A part of me feels for International Relations students in second year. After what the module coordinator confessed was the “shit show” of last semester’s exams, the survivors of this ordeal faced yet another daunting challenge on entering this one. Instead of scheduling our lectures in the familiar Buchanan theatre, the administrators, in their infinite wisdom, chose a slightly different venue. The quad? The Arts building? A course as popular as IR deserves something a bit grander than that. As a result, on a dreary Tuesday afternoon, I found myself going to a place I associated only with exams and those irritating students who somehow find time to exercise: The North Haugh.
It’s no secret that different subjects attract different crowds. But one of the greatest divides there is, is between the students who choose to pursue arts and those pursuing sciences. One reason could be the curriculum in St Andrews in which the majority of us are unable to study arts and science subjects simultaneously. However, the divide is perhaps best illustrated in the locations of our respective buildings. While arts students have the historic quads, the smart Arts Building and the somewhat rusty Buchanan theatre, science students seem to occupy their own concrete fortress: a string of vast, brutalist bastions staring down the sea. The two locations aren’t even that far away. But the difference couldn’t be starker.
Every time I used to pass through the North Haugh, I felt a kind of patronising pity for the students who spent their days there. What was the use in being in such a beautiful town if they surrounded themselves with buildings that wouldn’t look out of place in an Orwellian dystopia? But now, thanks to a karmic quirk of fate, I myself had become one of those them. Along with three hundred other IR students, we walked into the heart of the North Haugh, checking occasionally to make sure this was indeed the correct venue.
The inside of the building, in fairness, wasn’t too bad. The lecture hall had handy hangers outside, though not many were in use. It was warm, very necessary for the onslaught of a Scottish January. But the inside, if not as offensive as its exterior, was just a little strange. First, the steep angle of the theatre gave an imposing, almost galactic vibe. Then there were the cumbersome wooden tables that slid out of the seat in front with as much silence and subtlety you would expect, perfect for the latecomers trying not to attract attention. A particular highlight was the projector that jutted at such an angle so that the lecture slides were no match for the silhouettes of incoming students, replacing the module outlines with outlines of disembodied heads and rucksacks for a short while.

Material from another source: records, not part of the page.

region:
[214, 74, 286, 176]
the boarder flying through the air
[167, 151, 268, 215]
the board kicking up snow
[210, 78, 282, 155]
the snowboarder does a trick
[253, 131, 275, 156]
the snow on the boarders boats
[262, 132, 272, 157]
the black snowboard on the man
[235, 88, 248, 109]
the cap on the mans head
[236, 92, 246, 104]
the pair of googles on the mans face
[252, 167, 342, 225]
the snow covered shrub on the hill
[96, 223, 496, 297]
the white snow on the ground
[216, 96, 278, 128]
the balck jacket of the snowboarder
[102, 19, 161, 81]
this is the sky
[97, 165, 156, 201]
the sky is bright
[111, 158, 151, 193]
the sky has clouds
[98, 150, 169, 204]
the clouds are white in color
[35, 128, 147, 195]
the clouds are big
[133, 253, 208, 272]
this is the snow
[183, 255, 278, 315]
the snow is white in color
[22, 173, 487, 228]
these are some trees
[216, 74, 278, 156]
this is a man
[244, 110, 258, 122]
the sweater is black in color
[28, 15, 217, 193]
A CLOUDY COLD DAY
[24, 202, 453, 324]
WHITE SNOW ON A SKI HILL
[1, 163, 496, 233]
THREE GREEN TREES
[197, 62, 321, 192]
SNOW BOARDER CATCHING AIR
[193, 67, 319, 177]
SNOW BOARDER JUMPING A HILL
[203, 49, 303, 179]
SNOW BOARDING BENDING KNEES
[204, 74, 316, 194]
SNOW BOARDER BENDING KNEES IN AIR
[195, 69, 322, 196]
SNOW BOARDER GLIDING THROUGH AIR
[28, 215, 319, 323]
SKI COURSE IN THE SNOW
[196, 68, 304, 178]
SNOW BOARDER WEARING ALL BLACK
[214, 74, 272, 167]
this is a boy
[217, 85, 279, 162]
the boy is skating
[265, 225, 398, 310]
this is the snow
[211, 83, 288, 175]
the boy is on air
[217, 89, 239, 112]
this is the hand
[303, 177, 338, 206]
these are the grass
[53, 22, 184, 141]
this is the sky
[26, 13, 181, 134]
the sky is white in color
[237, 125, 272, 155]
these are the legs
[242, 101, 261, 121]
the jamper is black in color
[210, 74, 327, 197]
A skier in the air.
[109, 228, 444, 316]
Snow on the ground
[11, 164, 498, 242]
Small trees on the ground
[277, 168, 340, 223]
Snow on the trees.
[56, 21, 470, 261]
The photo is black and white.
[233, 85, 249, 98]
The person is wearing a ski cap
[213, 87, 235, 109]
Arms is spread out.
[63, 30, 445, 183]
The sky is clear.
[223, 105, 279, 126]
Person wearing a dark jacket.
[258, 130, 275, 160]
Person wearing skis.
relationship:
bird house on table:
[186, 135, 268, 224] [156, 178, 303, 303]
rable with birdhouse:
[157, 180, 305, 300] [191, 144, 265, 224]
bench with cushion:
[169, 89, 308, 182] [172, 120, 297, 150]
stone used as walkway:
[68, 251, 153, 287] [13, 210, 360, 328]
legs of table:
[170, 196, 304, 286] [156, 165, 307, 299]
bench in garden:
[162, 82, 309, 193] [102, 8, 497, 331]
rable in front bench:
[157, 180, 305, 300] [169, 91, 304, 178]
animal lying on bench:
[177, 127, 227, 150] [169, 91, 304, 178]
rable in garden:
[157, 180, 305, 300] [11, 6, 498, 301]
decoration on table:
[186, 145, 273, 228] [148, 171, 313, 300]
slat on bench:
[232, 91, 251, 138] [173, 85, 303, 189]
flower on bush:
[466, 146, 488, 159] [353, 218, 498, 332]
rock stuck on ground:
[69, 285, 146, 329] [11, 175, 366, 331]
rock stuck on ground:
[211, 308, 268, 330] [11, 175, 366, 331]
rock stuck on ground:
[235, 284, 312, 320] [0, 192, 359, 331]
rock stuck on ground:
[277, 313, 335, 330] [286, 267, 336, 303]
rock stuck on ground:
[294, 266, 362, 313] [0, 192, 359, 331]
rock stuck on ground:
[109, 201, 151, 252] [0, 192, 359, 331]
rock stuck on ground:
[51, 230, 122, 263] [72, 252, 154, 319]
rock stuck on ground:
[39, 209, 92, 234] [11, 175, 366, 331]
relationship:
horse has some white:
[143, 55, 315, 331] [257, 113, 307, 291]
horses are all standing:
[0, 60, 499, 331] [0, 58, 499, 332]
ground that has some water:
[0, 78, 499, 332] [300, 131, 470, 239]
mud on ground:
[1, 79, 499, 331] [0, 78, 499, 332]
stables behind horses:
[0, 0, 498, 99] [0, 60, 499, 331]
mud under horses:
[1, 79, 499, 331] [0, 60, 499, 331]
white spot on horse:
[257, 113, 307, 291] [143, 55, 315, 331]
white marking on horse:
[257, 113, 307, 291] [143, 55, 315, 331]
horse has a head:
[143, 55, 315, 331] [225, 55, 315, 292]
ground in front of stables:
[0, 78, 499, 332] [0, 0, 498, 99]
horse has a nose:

I don’t want to be overly-critical of the North Haugh. Venues in the centre of town can be far from perfect themselves. And there may be some individuals who feel quite at home in their concrete bastions, comfortably detached from the posturing and pontification of the less scientifically inclined. However, I don’t think many of us can honestly say that the science buildings are anything other than ugly. And I don’t think there’s much that we can realistically expect to be done about it.
We arts students may have a more difficulty getting a job and convincing employers that understanding Guinean trade policies from a Marxist perspective counts as a transferable skill. But one thing’s for sure. We should be glad we don’t have to put up with the bleak, soviet-style abyss that is the North Haugh. So while I do feel for the IR students in second year, I can’t help but feel even sorrier for our scientific cousins who spend their days so close yet so very, very far from the historic beauty of the town we share. At least I will until they get a job. Then it may be their turn to regard us with a patronising pity all of their own.